仕事の後に、伯父の家でスーツケースを受け取った。
もう歳をとって大きな旅行には行かない伯父と伯母が、不要になったスーツケースを譲ってくれるというのだ。
実際には廃品の処理だろう。僕も使わないのなら、そのまま不用品として処分するつもりだ。

スーツケースはとても古くて、十分に綺麗。
とはいえ、同じくらいの寸法のスーツケースは持っているし、外装のワインレッドは好みの色ではない。僕の安物(無印良品)のほうが機能性も高い。伯父曰く「ものは良い」とはいえ、古いものだから仕方がない。
しばらく放置した後に、捨てることになりそう。あるいは、他の用途…例えば趣味の道具を放り込む箱として活用するつもりだ。

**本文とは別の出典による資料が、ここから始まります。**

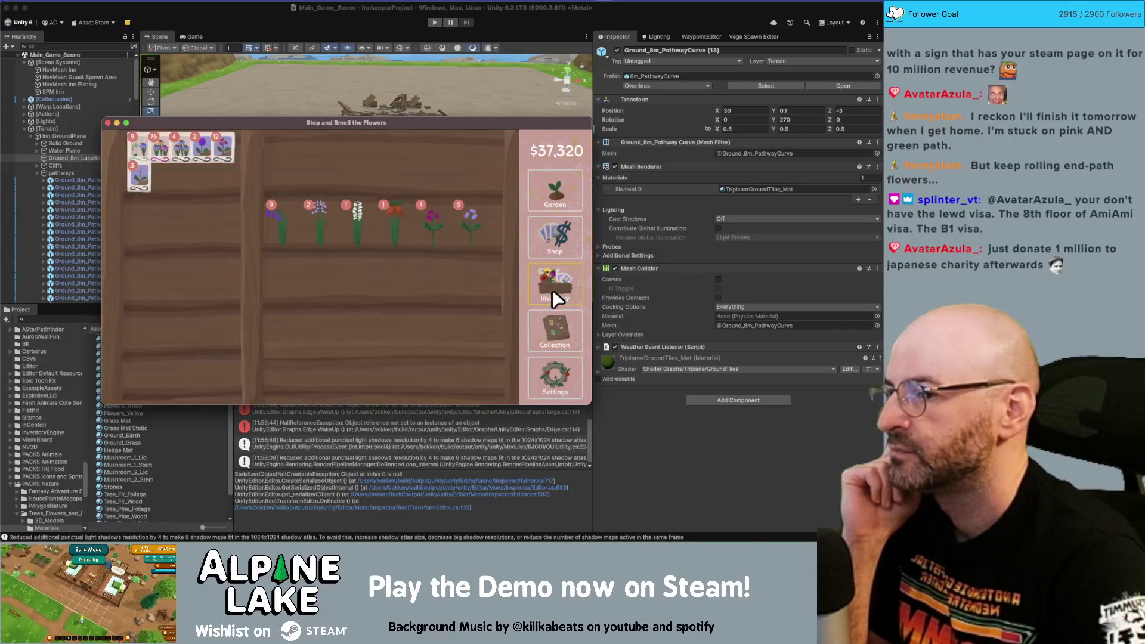
click(568, 199)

そのスーツケースから4万円の現金が入った封筒が見つかった。
ハンドルやヒンジにアクセスするための、内張りにあるジッパーを開けたところに収まっていたのだ。おそらく、旅行中の不意の出費に備えたものだろう。今はもう無い信用金庫の封筒に入っていた。
伯父伯母に問い合わせたが、記憶に無いという。
使ってくれていいよ〜と言うが、微妙に高額である。問答無用で突き返すほど高額では無いけれど、手間賃代わりに貰っておいしいものでも食べておしまい、というほど少額でもない。

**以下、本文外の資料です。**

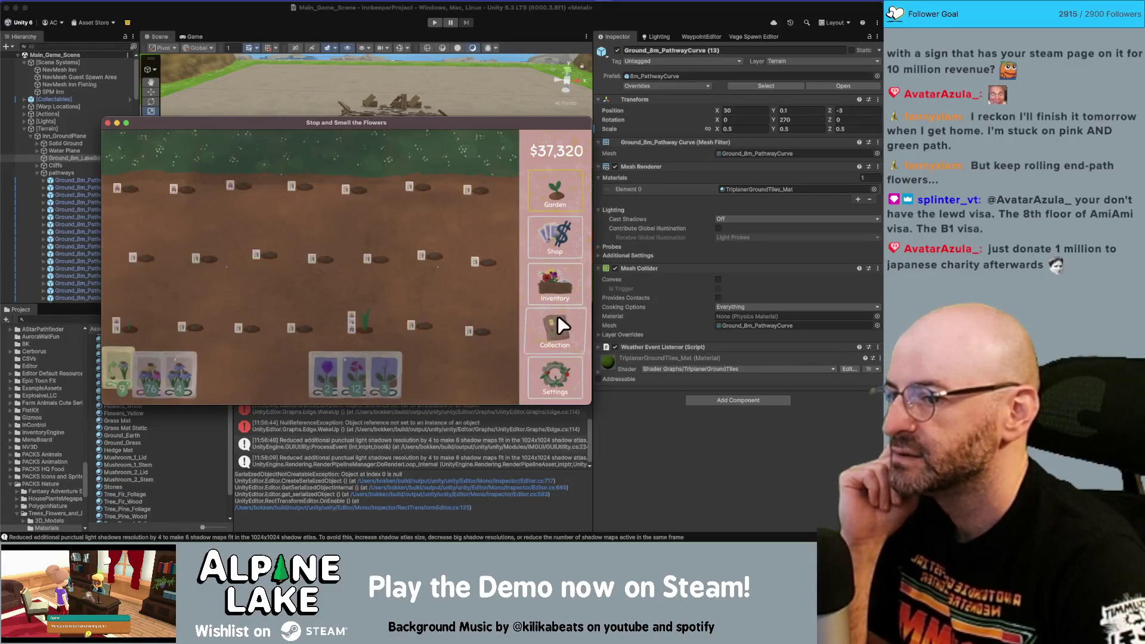
click(559, 319)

ありがたい話ではあるが、少しだけ悩ましい。伯父伯母とも、最近はずいぶんと自分が手伝うことが増えたから、数年分のお小遣い&手間賃をまとめて貰ったようなものだと考えても良いのだけれど。
今日は少し早めに目覚めたので、仕事に出る前に夕食の準備を済ませていた。
帰宅したら、真空断熱鍋に煮豚ができている。あたたかい主菜が出来上がっているだけで、夕食はずいぶん楽。でも毎日煮豚を作るわけにはいかない。世界は優しくないのだった。